Optimization algorithms that learn from training samples, raw data, or even online during query optimization are increasingly popular in the research community. Therefore, PostBOUND provides dedicated support for optimization stages that need some kind of learning component. This could be as simple as checking the database schema to know which kinds of statistics to build, or as complex as training a deep learning model on pre-computed features.

No matter the specific learning strategy, the core steps to integrate it into PostBOUND are always the same: the optimization provides a number of hooks that are called for different training tasks (similar to how pipelines have stages for different optimization tasks). All you need to do is implement the corresponding methods for these hooks. Afterwards, the benchmarking utilities of PostBOUND will automatically detect the presence of these hooks and call them at the appropriate time.
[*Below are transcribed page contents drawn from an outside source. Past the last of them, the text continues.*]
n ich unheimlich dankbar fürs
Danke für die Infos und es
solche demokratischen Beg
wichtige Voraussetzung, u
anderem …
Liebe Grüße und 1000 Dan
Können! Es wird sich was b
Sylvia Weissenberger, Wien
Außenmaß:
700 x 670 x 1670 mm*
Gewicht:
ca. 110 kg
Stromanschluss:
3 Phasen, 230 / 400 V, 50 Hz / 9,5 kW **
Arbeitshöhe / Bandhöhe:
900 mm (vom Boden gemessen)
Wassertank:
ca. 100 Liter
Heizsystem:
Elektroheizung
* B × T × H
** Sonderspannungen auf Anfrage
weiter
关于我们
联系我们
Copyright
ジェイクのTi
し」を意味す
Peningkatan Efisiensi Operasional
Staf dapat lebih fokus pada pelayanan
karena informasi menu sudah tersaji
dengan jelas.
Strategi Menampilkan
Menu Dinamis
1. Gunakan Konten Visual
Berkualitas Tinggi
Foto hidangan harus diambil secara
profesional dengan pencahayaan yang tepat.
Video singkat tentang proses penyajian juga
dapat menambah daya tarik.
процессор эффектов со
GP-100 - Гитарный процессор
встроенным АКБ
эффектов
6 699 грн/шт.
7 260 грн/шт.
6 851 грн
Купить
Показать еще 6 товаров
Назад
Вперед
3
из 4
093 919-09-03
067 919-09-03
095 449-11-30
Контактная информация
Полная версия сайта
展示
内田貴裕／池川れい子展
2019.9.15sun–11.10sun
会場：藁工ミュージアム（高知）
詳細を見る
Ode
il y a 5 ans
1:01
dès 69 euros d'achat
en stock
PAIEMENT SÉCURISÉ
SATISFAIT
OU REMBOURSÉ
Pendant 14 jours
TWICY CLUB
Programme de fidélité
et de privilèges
For example, consider a data-driven cardinality estimator:

import postbound as pb
import time

class DataDrivenCardinalityEstimator(pb.CardinalityEstimator):
    def __init__(self):
        super().__init__()
        self._model = create_my_model()

    def calculate_estimate(
        self,
        query: pb.SqlQuery,
        intermediate: pb.TableReference | Iterable[pb.TableReference]
    ) -> pb.CardinalityEstimate:
        subquery = pb.transform.extract_query_fragment(query, intermediate)
        if subquery is None:
            return pb.Cardinality.unknown()
        return self._model.predict(subquery)

    def fit_database(self, database: pb.Database) -> pb.train.TrainingMetrics:
        start = time.perf_counter_ns()
        for table in database.schema():
            self._model.train_on(table)
        end = time.perf_counter_ns()
        train_time = end - start
        return {"train_time_ns": train_time}

    def database_fit_completed(self) -> bool:
        return self._model.is_trained()

The fit_database() and database_fit_completed() methods are the hooks that PostBOUND provides. See the documentation on OptimizationStage for more details on the training process.

Beyond Built-in Hooks#

If your optimization algorithm does not fit into any of the pre-defined optimization stages, you have to implement a custom subclass of the OptimizationPipeline. This pipeline could then implement the desired optimization logic directly, or rely its own OptimizationStage subclasses. This would allow you to still plug your optimizer into the benchmarking utilities, etc. of PostBOUND.

Note

We envisioned PostBOUND to allow prototyping of vastly different optimization ideas. If you indeed need to implement a custom pipeline, please reach out to us on GitHub. We are happy to incorporate your use case into the core framework if that makes sense.

Pre-defined Optimization Stages & Utilities#

PostBOUND ships a number of simple optimization stages out-of-the-box in the postbound.opt module. These can be used as building blocks for your own optimizers or as a reference for implementing your own stages. The separete Existing Optimizer Implementations documentation provides an overview of the provided stages.